I went outside, reeling from the pictures in my head, struggling to grasp that Luciano was dead. I walked around the cars in the parking lot to calm myself down. I passed a blue jeep and peered in. There was Luciano, leaning in the back seat, seeming asleep. His shirt was melted above his heart.

It wouldn’t hit me until the next day how lucky it was that I’d been too tired to go riding that afternoon.

Seven years later, I wrote a poem about Luciano and the lightning; it was published in a small literary journal. I thought though that its true home was with Luciano in the meadow where he’d died.
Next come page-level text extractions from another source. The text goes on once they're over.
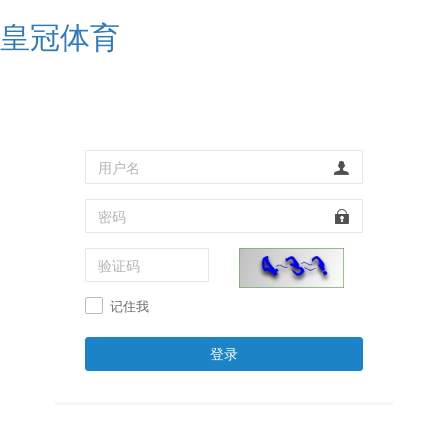
皇冠体育
记住我
登录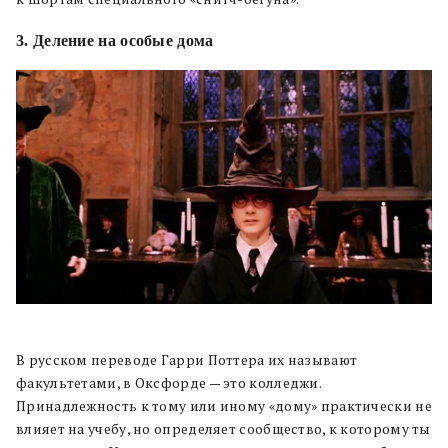
3. Деление на особые дома
В русском переводе Гарри Поттера их называют
факультетами, в Оксфорде — это колледжи.
Принадлежность к тому или иному «дому» практически не
влияет на учебу, но определяет сообщество, к которому ты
I drove back to Rainbow Trout Lodge and walked down into the meadow. I found the small wooden cross that marked the spot where Luciano and his horse were buried together. I stood there looking up at the clear uniquely azure mountain sky and pictured the deadly lightning bolt that had come from nowhere. “Luciano,” I whispered. “I wrote this for you.” I pulled out a copy of my poem and read it out loud for him. And then I buried it at the foot of the cross.

I don’t sing in the rain anymore if there’s thunder. I have a deep respect for lightning. And I don’t take my good luck for granted.